EU、40年までに温室ガス90%削減を勧告 農業分野は後退

[ストラスブール(フランス) 6日 ロイター] - 欧州連合(EU)欧州委員会は6日、2040年までに域内の温室効果ガスの純排出量を1990年比で90%削減するよう勧告した。6月の欧州議会議員選挙を控え、気候変動問題に対するEUの政治的意欲を試す野心的な内容となった。

全体目標はEUの公式な気候科学アドバイザーが推奨する範囲内に収まった。一方でEU執行部は、EUの脱炭素化の規制に不満を持つ農家が数週間にわたって抗議活動を繰り広げたことなどを受け、農業分野の勧告の一部を後退させた。

ロイターが確認した従来のEUの目標草案では、農業分野で二酸化炭素(CO2)以外の排出量を2040年までに15年比で30%削減する必要があるとしていた。しかし、最終的な勧告ではその記述が削除された。
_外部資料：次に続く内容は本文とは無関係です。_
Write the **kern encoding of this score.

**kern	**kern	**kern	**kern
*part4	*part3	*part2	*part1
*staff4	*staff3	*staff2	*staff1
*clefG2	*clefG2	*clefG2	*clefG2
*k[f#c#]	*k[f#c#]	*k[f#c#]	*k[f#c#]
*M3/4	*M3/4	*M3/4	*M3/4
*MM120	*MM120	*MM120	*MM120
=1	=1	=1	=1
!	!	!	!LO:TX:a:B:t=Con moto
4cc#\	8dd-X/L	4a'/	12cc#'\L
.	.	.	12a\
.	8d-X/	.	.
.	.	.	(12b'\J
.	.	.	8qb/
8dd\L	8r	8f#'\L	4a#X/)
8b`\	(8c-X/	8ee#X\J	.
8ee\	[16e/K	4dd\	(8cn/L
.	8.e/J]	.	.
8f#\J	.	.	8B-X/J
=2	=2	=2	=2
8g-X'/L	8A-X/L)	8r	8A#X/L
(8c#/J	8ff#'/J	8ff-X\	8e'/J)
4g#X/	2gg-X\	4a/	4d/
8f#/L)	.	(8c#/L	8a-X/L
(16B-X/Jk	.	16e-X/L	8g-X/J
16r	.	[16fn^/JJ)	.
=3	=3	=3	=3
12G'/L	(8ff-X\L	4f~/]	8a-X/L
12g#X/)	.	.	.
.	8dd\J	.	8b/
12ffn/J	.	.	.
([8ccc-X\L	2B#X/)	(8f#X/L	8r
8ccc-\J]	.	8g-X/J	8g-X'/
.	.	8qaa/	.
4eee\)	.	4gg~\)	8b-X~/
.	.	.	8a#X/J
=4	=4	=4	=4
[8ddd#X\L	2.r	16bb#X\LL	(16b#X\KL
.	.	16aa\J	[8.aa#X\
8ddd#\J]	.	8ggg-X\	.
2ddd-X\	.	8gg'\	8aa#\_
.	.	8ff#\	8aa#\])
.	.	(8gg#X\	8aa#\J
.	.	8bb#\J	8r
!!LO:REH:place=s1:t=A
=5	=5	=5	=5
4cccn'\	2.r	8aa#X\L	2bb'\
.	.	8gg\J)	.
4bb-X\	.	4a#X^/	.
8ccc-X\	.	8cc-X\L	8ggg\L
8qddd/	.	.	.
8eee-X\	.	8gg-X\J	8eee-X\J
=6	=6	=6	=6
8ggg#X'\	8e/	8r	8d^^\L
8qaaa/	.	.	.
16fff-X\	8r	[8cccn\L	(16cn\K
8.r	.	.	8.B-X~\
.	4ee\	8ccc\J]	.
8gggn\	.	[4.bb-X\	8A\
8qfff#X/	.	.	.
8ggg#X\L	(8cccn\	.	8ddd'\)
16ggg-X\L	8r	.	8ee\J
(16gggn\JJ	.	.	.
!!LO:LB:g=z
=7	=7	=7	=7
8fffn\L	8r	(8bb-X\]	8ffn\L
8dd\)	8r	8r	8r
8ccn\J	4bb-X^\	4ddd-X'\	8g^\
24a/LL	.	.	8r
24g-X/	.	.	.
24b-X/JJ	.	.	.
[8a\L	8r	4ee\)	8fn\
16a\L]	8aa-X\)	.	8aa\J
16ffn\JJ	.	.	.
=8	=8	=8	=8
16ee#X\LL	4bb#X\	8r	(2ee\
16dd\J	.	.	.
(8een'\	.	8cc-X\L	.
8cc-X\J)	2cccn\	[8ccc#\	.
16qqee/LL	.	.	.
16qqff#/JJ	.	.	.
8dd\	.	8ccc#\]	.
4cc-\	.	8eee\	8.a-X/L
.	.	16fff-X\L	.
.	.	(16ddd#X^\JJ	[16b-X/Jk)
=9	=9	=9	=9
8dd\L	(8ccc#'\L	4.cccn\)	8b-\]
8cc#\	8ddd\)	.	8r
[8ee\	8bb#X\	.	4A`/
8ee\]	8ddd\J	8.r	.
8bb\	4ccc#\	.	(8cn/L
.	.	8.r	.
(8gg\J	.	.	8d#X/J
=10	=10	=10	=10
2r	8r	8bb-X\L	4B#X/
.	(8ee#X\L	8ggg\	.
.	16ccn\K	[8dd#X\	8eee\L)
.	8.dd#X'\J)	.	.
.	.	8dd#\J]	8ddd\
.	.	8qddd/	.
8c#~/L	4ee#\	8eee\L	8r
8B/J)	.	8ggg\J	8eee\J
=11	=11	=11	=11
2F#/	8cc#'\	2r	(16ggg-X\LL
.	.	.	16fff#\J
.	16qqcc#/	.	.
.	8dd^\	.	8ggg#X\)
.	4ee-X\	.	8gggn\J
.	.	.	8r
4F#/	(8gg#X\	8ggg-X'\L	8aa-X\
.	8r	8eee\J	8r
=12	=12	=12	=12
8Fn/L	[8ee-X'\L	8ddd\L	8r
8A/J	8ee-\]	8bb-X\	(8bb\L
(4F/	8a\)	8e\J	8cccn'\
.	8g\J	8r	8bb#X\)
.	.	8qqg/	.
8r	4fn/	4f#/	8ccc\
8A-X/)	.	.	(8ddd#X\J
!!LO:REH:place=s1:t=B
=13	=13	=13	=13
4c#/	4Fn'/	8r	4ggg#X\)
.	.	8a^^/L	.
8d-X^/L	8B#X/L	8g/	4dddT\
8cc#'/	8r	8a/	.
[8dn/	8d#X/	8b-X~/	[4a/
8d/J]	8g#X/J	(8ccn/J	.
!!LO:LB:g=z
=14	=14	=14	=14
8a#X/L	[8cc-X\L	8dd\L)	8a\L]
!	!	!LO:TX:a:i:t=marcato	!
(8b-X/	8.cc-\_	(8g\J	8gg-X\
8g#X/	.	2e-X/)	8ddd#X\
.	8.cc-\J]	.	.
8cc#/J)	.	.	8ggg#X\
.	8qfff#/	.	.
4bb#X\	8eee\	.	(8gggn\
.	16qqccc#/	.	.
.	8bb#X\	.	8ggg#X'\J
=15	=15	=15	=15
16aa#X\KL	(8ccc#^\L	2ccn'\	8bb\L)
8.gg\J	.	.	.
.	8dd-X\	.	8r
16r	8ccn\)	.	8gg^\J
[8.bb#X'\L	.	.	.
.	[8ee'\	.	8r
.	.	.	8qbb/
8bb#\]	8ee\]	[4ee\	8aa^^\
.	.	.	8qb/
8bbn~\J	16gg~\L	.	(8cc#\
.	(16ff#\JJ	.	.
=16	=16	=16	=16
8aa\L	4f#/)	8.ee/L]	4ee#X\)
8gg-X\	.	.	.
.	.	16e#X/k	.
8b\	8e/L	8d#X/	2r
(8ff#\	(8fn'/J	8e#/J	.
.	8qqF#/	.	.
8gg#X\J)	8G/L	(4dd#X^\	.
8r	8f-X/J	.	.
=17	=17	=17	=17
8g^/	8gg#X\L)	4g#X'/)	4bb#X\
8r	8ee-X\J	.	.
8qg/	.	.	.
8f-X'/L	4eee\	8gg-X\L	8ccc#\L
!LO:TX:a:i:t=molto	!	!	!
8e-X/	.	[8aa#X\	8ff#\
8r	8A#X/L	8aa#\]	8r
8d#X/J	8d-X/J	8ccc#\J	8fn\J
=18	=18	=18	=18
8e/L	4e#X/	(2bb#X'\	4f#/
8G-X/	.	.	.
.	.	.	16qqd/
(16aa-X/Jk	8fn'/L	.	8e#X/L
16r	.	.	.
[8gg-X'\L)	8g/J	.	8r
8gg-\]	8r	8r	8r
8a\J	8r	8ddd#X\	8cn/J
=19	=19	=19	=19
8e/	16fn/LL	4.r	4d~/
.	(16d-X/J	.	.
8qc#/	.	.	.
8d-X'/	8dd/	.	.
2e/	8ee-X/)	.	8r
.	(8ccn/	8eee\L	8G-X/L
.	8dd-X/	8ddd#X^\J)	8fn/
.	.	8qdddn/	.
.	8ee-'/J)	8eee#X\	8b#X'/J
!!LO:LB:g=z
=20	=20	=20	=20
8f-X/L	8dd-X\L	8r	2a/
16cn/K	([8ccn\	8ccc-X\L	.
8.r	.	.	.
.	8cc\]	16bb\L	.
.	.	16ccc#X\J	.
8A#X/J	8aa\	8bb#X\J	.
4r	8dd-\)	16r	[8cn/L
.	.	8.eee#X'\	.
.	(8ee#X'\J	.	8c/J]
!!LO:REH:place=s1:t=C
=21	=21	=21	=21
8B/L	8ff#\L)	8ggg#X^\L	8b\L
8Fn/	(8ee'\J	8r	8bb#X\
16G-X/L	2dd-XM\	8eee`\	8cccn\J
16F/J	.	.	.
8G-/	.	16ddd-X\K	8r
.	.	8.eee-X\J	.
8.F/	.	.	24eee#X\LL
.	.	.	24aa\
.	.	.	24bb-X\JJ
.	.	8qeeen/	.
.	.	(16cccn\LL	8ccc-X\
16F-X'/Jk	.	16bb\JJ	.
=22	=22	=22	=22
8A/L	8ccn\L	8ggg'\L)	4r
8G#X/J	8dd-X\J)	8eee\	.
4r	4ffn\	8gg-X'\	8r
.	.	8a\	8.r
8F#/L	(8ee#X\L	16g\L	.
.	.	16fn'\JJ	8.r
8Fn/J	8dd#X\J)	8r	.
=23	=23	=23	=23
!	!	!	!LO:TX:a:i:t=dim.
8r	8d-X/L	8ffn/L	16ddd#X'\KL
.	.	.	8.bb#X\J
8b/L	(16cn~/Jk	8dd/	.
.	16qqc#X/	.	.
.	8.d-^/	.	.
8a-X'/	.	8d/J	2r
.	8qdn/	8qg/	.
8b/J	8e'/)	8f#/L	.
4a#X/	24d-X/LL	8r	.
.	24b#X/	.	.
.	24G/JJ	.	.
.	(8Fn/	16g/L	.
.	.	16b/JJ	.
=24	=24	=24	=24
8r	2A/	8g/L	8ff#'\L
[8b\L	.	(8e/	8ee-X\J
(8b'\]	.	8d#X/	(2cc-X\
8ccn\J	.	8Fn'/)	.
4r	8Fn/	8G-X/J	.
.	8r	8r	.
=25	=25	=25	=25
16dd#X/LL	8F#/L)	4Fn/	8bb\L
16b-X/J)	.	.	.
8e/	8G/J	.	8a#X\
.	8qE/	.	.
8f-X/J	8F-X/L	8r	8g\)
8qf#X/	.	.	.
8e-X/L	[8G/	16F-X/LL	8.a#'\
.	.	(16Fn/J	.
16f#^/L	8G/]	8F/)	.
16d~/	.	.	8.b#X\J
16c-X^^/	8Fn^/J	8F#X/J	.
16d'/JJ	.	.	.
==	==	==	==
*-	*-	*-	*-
欧州委員会のホークストラ委員は欧州議会で勧告を発表し、「バランスが取れたアプローチにする必要がある」と言及。「大多数の域内住民は気候変動の影響を認識しており、(環境)保護を望んでいるが、同時にそれが自分たちの生活にどのような影響を及ぼすのかを心配している」と指摘した。

勧告を最終的な目標として可決するかどうかは、欧州議会選後に発足する新たな議会と欧州委にかかっている。

世論調査によると、選挙でEU議会が右派に大きく議席を伸ばす可能性があり、野心的な気候変動対策の成立が難しくなる可能性がある。